▶ _To do_
Print back every record below, exactly as it stands.

--

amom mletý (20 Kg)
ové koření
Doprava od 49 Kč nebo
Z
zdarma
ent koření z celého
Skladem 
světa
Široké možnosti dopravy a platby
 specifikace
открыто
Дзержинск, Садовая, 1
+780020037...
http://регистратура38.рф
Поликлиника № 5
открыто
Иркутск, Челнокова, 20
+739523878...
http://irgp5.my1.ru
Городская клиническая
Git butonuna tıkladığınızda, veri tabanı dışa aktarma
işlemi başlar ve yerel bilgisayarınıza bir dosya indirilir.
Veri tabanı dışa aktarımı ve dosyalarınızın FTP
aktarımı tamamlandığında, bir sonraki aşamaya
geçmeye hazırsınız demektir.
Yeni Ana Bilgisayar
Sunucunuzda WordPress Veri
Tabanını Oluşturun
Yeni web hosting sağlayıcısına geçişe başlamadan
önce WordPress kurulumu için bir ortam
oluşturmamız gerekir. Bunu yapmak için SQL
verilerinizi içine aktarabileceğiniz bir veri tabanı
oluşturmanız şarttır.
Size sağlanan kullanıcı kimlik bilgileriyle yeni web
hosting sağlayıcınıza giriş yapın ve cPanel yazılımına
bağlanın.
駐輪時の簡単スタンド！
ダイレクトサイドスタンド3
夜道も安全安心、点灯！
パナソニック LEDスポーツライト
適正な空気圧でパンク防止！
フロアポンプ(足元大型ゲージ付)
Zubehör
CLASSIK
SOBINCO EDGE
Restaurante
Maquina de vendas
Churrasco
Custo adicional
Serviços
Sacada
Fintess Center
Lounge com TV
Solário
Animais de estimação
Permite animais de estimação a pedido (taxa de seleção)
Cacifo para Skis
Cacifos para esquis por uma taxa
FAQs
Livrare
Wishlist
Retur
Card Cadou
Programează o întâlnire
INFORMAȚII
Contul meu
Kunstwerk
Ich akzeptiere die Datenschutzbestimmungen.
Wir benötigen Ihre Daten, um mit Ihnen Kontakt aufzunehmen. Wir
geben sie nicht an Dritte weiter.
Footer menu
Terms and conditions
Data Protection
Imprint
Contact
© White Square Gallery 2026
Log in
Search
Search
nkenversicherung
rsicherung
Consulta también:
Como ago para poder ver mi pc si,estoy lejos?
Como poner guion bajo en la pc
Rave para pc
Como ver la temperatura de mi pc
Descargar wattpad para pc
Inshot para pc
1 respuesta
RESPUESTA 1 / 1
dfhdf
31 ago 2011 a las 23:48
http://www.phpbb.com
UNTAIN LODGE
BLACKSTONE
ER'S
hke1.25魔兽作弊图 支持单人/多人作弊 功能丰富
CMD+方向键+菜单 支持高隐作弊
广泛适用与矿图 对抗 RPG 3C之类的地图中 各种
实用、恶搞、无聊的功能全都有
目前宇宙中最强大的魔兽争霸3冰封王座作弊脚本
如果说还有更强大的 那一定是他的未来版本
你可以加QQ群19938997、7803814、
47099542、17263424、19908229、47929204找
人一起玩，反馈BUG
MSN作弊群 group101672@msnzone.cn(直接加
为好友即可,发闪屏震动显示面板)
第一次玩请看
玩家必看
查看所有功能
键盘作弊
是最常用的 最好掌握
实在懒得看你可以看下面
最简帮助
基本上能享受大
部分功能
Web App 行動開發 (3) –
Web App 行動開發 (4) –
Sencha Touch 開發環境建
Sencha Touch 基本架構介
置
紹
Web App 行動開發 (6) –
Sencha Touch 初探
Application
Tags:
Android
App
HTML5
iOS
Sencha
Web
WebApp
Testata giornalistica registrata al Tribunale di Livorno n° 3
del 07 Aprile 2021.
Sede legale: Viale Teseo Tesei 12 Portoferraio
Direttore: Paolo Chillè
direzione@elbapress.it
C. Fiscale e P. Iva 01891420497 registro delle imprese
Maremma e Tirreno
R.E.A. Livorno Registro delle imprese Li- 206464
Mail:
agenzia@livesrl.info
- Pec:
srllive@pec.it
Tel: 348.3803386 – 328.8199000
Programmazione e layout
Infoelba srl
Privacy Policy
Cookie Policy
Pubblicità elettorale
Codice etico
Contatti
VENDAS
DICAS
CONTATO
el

--

▶ _Solution for this exercise_
amom mletý (20 Kg)
ové koření
Doprava od 49 Kč nebo
Z
zdarma
ent koření z celého
Skladem 
světa
Široké možnosti dopravy a platby
 specifikace
открыто
Дзержинск, Садовая, 1
+780020037...
http://регистратура38.рф
Поликлиника № 5
открыто
Иркутск, Челнокова, 20
+739523878...
http://irgp5.my1.ru
Городская клиническая
Git butonuna tıkladığınızda, veri tabanı dışa aktarma
işlemi başlar ve yerel bilgisayarınıza bir dosya indirilir.
Veri tabanı dışa aktarımı ve dosyalarınızın FTP
aktarımı tamamlandığında, bir sonraki aşamaya
geçmeye hazırsınız demektir.
Yeni Ana Bilgisayar
Sunucunuzda WordPress Veri
Tabanını Oluşturun
Yeni web hosting sağlayıcısına geçişe başlamadan
önce WordPress kurulumu için bir ortam
oluşturmamız gerekir. Bunu yapmak için SQL
verilerinizi içine aktarabileceğiniz bir veri tabanı
oluşturmanız şarttır.
Size sağlanan kullanıcı kimlik bilgileriyle yeni web
hosting sağlayıcınıza giriş yapın ve cPanel yazılımına
bağlanın.
駐輪時の簡単スタンド！
ダイレクトサイドスタンド3
夜道も安全安心、点灯！
パナソニック LEDスポーツライト
適正な空気圧でパンク防止！
フロアポンプ(足元大型ゲージ付)
Zubehör
CLASSIK
SOBINCO EDGE
Restaurante
Maquina de vendas
Churrasco
Custo adicional
Serviços
Sacada
Fintess Center
Lounge com TV
Solário
Animais de estimação
Permite animais de estimação a pedido (taxa de seleção)
Cacifo para Skis
Cacifos para esquis por uma taxa
FAQs
Livrare
Wishlist
Retur
Card Cadou
Programează o întâlnire
INFORMAȚII
Contul meu
Kunstwerk
Ich akzeptiere die Datenschutzbestimmungen.
Wir benötigen Ihre Daten, um mit Ihnen Kontakt aufzunehmen. Wir
geben sie nicht an Dritte weiter.
Footer menu
Terms and conditions
Data Protection
Imprint
Contact
© White Square Gallery 2026
Log in
Search
Search
nkenversicherung
rsicherung
Consulta también:
Como ago para poder ver mi pc si,estoy lejos?
Como poner guion bajo en la pc
Rave para pc
Como ver la temperatura de mi pc
Descargar wattpad para pc
Inshot para pc
1 respuesta
RESPUESTA 1 / 1
dfhdf
31 ago 2011 a las 23:48
http://www.phpbb.com
UNTAIN LODGE
BLACKSTONE
ER'S
hke1.25魔兽作弊图 支持单人/多人作弊 功能丰富
CMD+方向键+菜单 支持高隐作弊
广泛适用与矿图 对抗 RPG 3C之类的地图中 各种
实用、恶搞、无聊的功能全都有
目前宇宙中最强大的魔兽争霸3冰封王座作弊脚本
如果说还有更强大的 那一定是他的未来版本
你可以加QQ群19938997、7803814、
47099542、17263424、19908229、47929204找
人一起玩，反馈BUG
MSN作弊群 group101672@msnzone.cn(直接加
为好友即可,发闪屏震动显示面板)
第一次玩请看
玩家必看
查看所有功能
键盘作弊
是最常用的 最好掌握
实在懒得看你可以看下面
最简帮助
基本上能享受大
部分功能
Web App 行動開發 (3) –
Web App 行動開發 (4) –
Sencha Touch 開發環境建
Sencha Touch 基本架構介
置
紹
Web App 行動開發 (6) –
Sencha Touch 初探
Application
Tags:
Android
App
HTML5
iOS
Sencha
Web
WebApp
Testata giornalistica registrata al Tribunale di Livorno n° 3
del 07 Aprile 2021.
Sede legale: Viale Teseo Tesei 12 Portoferraio
Direttore: Paolo Chillè
direzione@elbapress.it
C. Fiscale e P. Iva 01891420497 registro delle imprese
Maremma e Tirreno
R.E.A. Livorno Registro delle imprese Li- 206464
Mail:
agenzia@livesrl.info
- Pec:
srllive@pec.it
Tel: 348.3803386 – 328.8199000
Programmazione e layout
Infoelba srl
Privacy Policy
Cookie Policy
Pubblicità elettorale
Codice etico
Contatti
VENDAS
DICAS
CONTATO
el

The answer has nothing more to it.